About this task — Could you swap "もっと詳しく知る" for "詳しくはこちら" throughout the records and give back their text otherwise unchanged, without the pictures?

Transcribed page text

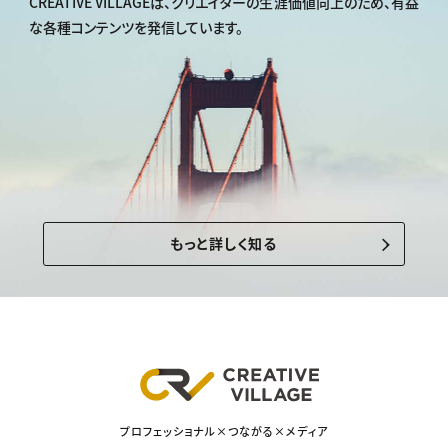
CREATIVE VILLAGEは、
クリエイターの生涯価値向上のため、
有益
な各種コンテンツを発信しています。
もっと詳しく知る
プロフェッショナル×つながる×メディア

Final answer —
CREATIVE VILLAGEは、
クリエイターの生涯価値向上のため、
有益
な各種コンテンツを発信しています。
詳しくはこちら
プロフェッショナル×つながる×メディア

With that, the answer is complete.